Impact of Applied Pressure on Tin-Based Cubic Halide Perovskite ASnX3 (A = Li, Na and X = Cl, Br, and I) in Reference to Their Optoelectronic Applications

Semiconductor behavior has emerged as a promising substance for numerous advancements in natural energy production, storage, and conversion, as well as in medical technology due to exceptional properties and capabilities of the perovskites. Additionally, this property also presents a great opportunity for solar cells to serve as a substitute for conventional silicon-based photovoltaic systems, as they provide greater efficiency and cost-effective conversion of sunlight to electricity. Here, we are for the first time investigating lead-free environment-friendly cubic perovskites ASnX₃ (A = Na and Li; X = Cl, Br, and I) under different hydrostatic pressures ranging from 0 to 5 GPa. Utilizing the GGA + PBE functional method with a space group of 221 (Pm3m), ASnX₃ compounds (A = Na and Li; X = Cl, Br, and I) demonstrate direct bandgaps at 0 GPa, ranging from 0.790 to 0.282 eV for Li-based halides and 0.760–0.296 eV for Na-based halides, characterizing their semiconductor nature within the perovskite crystal lattice.
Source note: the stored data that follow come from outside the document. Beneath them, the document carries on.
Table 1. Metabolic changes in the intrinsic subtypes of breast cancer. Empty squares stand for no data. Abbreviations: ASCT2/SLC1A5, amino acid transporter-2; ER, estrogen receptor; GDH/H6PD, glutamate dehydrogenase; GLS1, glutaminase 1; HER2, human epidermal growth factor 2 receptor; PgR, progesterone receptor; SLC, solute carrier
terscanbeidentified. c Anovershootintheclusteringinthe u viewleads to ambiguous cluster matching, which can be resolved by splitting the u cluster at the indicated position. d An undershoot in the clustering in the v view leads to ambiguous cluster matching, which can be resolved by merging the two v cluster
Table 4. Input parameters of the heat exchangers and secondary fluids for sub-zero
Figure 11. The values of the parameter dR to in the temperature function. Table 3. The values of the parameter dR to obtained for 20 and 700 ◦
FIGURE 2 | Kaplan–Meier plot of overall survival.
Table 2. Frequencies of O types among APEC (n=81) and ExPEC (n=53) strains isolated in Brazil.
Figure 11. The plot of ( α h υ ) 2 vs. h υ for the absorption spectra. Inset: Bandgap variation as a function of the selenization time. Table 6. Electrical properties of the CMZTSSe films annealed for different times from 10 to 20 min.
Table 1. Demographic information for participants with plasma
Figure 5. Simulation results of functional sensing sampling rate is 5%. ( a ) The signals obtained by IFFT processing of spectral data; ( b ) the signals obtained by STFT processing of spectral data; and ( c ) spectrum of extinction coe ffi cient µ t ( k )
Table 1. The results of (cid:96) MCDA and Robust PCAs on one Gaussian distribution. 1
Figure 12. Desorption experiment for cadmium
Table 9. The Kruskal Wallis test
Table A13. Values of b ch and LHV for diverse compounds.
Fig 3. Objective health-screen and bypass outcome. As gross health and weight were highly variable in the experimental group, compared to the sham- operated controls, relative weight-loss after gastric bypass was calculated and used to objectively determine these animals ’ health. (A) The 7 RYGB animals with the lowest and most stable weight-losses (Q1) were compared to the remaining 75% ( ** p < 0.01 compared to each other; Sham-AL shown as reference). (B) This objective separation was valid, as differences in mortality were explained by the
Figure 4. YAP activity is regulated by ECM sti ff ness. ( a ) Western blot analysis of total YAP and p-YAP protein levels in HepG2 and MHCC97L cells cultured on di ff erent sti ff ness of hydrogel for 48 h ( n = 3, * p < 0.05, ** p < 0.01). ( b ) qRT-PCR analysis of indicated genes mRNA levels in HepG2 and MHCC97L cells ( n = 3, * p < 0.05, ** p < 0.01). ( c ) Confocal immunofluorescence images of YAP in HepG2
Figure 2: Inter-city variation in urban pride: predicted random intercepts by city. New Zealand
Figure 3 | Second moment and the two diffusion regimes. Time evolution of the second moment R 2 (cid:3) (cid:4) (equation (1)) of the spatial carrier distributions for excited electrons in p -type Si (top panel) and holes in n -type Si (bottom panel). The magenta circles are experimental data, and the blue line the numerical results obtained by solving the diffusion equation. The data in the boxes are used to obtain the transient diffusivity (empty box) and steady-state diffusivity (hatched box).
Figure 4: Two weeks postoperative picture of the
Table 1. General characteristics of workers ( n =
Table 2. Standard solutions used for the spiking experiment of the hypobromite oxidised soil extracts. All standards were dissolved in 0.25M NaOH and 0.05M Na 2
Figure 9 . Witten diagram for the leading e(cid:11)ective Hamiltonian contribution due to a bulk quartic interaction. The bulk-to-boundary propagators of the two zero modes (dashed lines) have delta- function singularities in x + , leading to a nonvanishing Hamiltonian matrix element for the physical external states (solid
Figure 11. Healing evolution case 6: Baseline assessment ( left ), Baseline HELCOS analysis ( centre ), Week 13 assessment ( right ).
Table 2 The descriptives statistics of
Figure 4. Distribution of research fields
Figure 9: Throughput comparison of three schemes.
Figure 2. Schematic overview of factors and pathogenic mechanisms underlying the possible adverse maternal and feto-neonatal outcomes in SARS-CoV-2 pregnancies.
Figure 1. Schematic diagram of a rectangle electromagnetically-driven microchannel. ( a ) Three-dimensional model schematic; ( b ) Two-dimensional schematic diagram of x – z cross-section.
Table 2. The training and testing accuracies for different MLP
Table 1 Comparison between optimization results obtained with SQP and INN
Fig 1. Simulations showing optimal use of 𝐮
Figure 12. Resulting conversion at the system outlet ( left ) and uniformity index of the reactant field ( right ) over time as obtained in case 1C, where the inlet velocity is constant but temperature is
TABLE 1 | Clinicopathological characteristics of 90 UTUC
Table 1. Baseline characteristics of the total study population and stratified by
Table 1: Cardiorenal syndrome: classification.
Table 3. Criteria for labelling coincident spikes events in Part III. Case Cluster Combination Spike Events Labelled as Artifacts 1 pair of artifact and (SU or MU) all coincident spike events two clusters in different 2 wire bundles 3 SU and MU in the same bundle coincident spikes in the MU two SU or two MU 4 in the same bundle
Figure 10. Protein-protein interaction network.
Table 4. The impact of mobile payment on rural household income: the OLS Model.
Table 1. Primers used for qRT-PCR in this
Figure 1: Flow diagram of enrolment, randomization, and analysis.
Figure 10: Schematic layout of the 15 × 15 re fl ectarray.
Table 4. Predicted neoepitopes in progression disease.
Furthermore, our analysis revealed that the conduction band and the valence band intersect at a point above the Fermi level which influences the transition of semiconductor to metal or the creation of a half-metallic state. The optical and structural properties of the compound were also examined, and as the pressure rose from 0 to 5 GPa, the absorption redshift occurred. The analysis of magnetic properties revealed that ASnX₃ (A = Na and Li; X = Cl, Br, and I) compounds have diamagnetic behavior in both normal and under pressure conditions. Meanwhile, compounds that satisfy mechanical stability requirements up to certain pressures demonstrate alternations in bulk modulus, shear modulus, and Young’s modulus. The compounds show ductile behavior as their Poisson’s ratio values range between 0.28 and 0.44 for every compound. Increasing pressure increases the values of the compounds, but the compounds remain in the same range of ductile material and show better ductility. Finally, increasing pressure influences the characteristics of the compounds as I-based compounds change phase transitions from semiconductor behavior to metallic behavior. On the other hand, Cl-based and Br-based compounds show semimetallic behavior for increased pressure.